CHUCK JAFFE: Not only not much of a dip, but if your tail risk is oil getting to $175 a barrel, could we get to that level and not have a global economic recession? I understand we went through inverted yield curve will mean recession, and it didn’t happen and other things, and this has been a Teflon economy that keeps going, but mathematically from everything I learned about economics when I was studying it in college, which admittedly was decades ago, $175 oil means global recession in my mind.

ROBERT GILHOOLY: Yeah, it certainly could get us pretty close. I mean, the key bit there is just how long does any of this last? If we have a very short, sharp shock upwards, the [inaudible 0:05:15] and achieved, that would definitely reduce the risk of recession. But yeah, we’re talking about some serious disruption at the moment. Even with the strategic reserves coming back online, being tapped is what we heard recently, we’re still talking about maybe eight million barrels of oil short coming out of the Gulf region, that’s a very difficult number for the global economy to digest.

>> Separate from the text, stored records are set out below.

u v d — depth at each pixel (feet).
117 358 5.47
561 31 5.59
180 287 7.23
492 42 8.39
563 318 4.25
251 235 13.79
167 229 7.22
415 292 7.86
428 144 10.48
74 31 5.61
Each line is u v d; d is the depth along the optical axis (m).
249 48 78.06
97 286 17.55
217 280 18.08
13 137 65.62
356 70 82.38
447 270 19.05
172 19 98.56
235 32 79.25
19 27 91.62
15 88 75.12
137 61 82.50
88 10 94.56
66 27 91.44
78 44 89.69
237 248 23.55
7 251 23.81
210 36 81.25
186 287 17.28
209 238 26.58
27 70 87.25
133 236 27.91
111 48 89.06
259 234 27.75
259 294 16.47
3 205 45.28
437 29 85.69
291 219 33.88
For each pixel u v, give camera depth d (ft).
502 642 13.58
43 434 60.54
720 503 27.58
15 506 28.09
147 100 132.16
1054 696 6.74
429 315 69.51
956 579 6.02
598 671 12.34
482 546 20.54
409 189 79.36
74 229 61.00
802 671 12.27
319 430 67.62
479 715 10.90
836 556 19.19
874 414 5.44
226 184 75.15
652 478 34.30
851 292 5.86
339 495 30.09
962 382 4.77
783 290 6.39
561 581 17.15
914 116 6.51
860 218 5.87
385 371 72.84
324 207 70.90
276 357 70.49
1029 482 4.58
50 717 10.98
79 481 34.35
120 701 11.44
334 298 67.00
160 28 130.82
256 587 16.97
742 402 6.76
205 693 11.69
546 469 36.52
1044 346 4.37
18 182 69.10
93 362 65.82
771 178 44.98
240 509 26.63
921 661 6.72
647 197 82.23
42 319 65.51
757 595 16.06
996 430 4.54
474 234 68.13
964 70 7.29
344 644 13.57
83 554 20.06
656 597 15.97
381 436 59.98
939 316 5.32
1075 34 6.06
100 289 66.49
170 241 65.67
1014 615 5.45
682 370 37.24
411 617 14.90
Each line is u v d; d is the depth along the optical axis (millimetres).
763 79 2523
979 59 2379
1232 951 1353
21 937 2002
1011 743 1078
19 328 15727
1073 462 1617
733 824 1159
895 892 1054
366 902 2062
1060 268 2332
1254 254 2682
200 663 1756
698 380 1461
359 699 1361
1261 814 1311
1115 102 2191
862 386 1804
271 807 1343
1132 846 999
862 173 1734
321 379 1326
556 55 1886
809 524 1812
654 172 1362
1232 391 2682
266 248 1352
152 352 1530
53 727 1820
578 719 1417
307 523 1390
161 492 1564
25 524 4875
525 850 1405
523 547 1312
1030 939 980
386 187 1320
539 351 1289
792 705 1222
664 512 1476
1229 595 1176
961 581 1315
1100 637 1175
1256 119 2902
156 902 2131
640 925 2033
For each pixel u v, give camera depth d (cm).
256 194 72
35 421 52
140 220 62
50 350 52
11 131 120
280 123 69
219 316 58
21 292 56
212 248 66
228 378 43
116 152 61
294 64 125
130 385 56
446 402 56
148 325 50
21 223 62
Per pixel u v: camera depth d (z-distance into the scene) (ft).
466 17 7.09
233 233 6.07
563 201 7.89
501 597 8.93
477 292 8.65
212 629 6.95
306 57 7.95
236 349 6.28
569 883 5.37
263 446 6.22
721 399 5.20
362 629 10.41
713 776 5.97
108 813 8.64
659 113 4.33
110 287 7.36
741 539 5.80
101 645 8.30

CHUCK JAFFE: And it’s not just oil, fertilizer has been a big topic of discussion, but it’s not even just that, is it? There are more impacts, what are the ones that you are most watching out for?

ROBERT GILHOOLY: Yeah, I think you’re right to flag fertilizer as the first one, I think that’s up around about 25%, maybe even 45% depending on the benchmarks you’re looking at. Should those prices remain elevated, we definitely expect upward pressure on key food commodities, in particular, wheat, corn, soybeans, and coffee, those have all historically had some pretty strong correlations to fertilizer prices. Then the low-income emerging markets typically have the largest weightings of food within their inflation baskets, several major Asian countries stand out there, such as the Philippines and India, but even in major developed markets food prices obviously play a key role in shaping perceptions of inflation and political discontent, I think eggs have been a pretty good example of that in the past in the US. In terms of other commodities, I think we’re also watching out for at the moment is what’s going on with sulfur prices, I think they’re up a bit over 15%, touching on $670-ish per ton, that has a lot of knock-on impacts through chemical semiconductors which use sulfuric acid to clean wafers, metal processing too. [inaudible 0:06:59], for example, is very heavily reliant on sulfur to produce nickel, and Qatar supplies around about a third of the world’s helium, which is used in various electronics manufacturing and other industrial processes, also within semiconductor manufacturing too, so there’s a lot to watch out for. As you said, it’s not just oil, the Gulf region as a whole accounts for a large share of global supply in the region of 25-45% for this kind of variety of industrial inputs.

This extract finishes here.